La rédaction de Reussirbusiness vous propose ce portrait de Ibrahima Cheikh Diong réalisé par nos confrères de afrique.lePoint.fr et consacré à un des plus fidèles chroniqueurs de Reussir le magazine.
Le gabarit d’un boxeur, mais la touch urban style en plus. Toujours tiré à quatre épingles, Ibrahima Cheikh Diong cache bien son jeu. Ne vous fiez pas à la nonchalance qu’il adopte quand il intervient dans un débat, c’est un « gros bosseur ». « Pour moi, se préparer à parler devant une audience, c’est faire preuve de respect vis-à-vis de ceux qui viennent nous écouter, mais aussi vis-à-vis des problématiques que l’on va aborder. Donc, quand je dois animer un débat, je me prépare, en effet. Tout en sachant que le rôle du modérateur n’est pas de faire son show. Il s’agit surtout de montrer qu’on est sérieux ici. » « Ici ». Ibrahima Cheikh Diong parle de l’Afrique, un continent sur lequel il a acquis une solide expertise. Résultat : il est un modérateur attitré de nombre de débats pointus dans les plus grands forums internationaux consacrés au continent.

**QUESTIONS SUR L'EXTRAIT:**
1. D'après l'extrait, quel rôle Ibrahima Cheikh Diong occupe-t-il dans les plus grands forums internationaux consacrés à l'Afrique ?
2. Poursuivez l'extrait consacré à Ibrahima Cheikh Diong à la suite de sa dernière phrase.
Les données proviennent d'une source distincte de l'extrait.

**DONNÉES FOURNIES:**
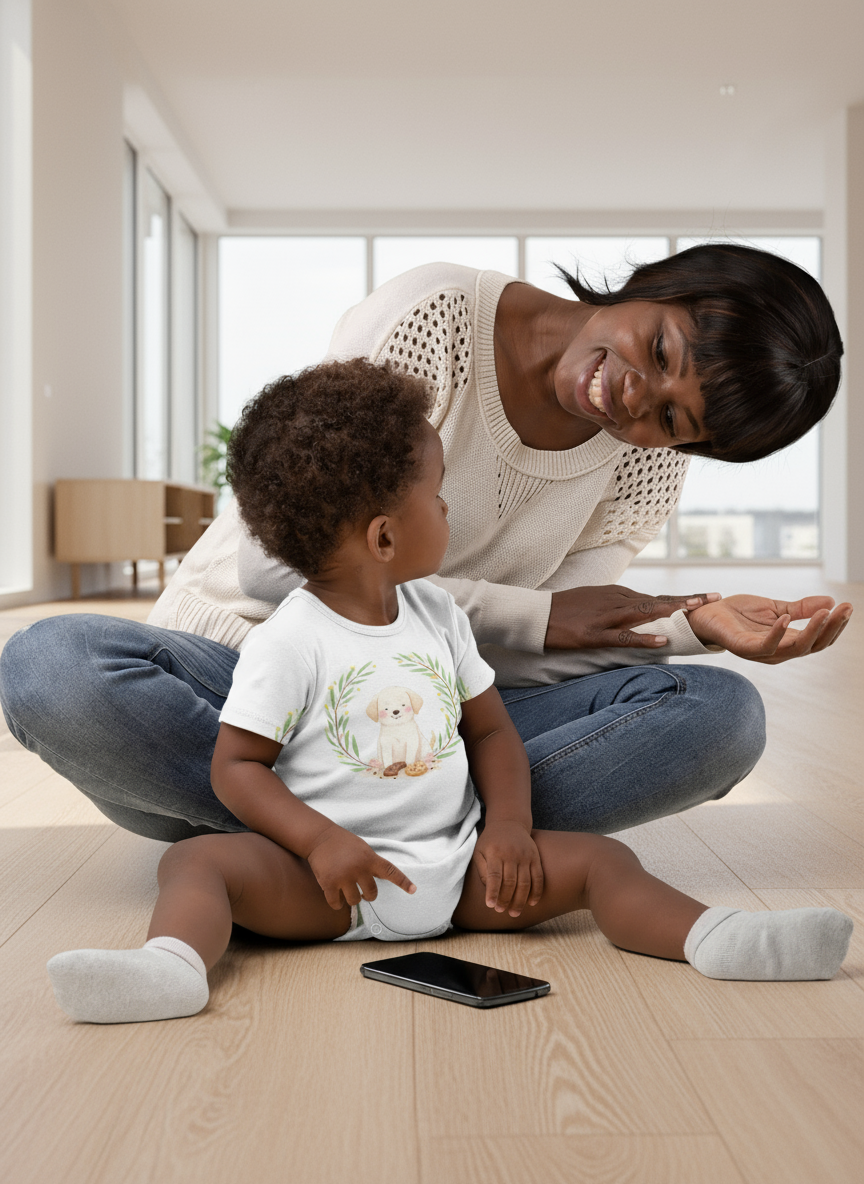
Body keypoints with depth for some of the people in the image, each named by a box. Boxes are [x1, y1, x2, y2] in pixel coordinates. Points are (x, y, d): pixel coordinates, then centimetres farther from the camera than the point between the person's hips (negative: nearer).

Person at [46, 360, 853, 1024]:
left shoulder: (439, 614, 10)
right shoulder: (289, 640, -7)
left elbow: (491, 731, 13)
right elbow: (237, 766, -7)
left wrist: (508, 826, -5)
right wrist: (319, 842, -22)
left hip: (455, 863, 5)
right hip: (331, 875, -4)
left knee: (595, 857, -12)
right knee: (198, 858, -27)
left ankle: (710, 937, -27)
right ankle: (174, 965, -52)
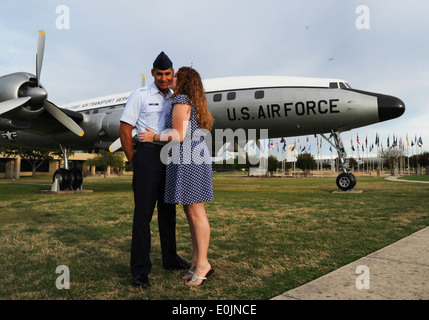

**RÉPONSES AUX EXERCICES:**
1. Il y est un modérateur attitré de nombre de débats pointus.

2.
Pourtant très à l’aise face aux décideurs de ce monde, Ibrahima Cheikh Diong est paradoxalement d’une grande discrétion. Et c’est dans l’ombre qu’il joue les intermédiaires entre les gouvernements africains et les partenaires internationaux depuis plusieurs années. Pour ce faire, il a fondé un cabinet panafricain basé à Dakar, Africa Consulting and Trading (ACT), une manière pour lui de mettre au service de l’Afrique plus de vingt années d’expertises acquises dans le privé comme dans le public, jusqu’au cœur du pouvoir, au Sénégal, ainsi qu’aux États-Unis et en Asie. Et de prôner « l’excellence » de tous les instants pour l’Afrique, à ses yeux la seule façon de passer efficacement à l’action.
« Je voulais faire partie de la solution »
« J’ai eu la chance, dans mon parcours, d’avoir démarré dans un pays francophone, en l’occurrence le Sénégal, avant d’aller étudier en Asie, puis aux États-Unis », dit-il. Une ouverture à différentes cultures qui façonnera son parcours. Diplômé en génie civil, en finances et en relations internationales, il développe très tôt une double compétence de technicien et d’analyste qu’il ne tardera pas à mettre en pratique. « Professionnellement, j’ai eu de belles expériences », explique-t-il avec le recul. Aux États-Unis, notamment, où il restera vingt ans, s’initiant aux méthodes de travail anglo-saxonnes. « Une bonne école où il est très difficile d’atteindre un certain niveau sans excellence », note-t-il. Puis il change de décor. Direction les grandes institutions internationales, la Banque mondiale et une de ses filiales, la Société financière internationale (SFI). C’est là qu’il décide de rentrer au pays. « J’ai vite compris qu’il faut entrer dans l’action, mais de l’autre côté. Sachant que les gouvernements africains ont des problèmes de capacité, je voulais faire partie de la solution. »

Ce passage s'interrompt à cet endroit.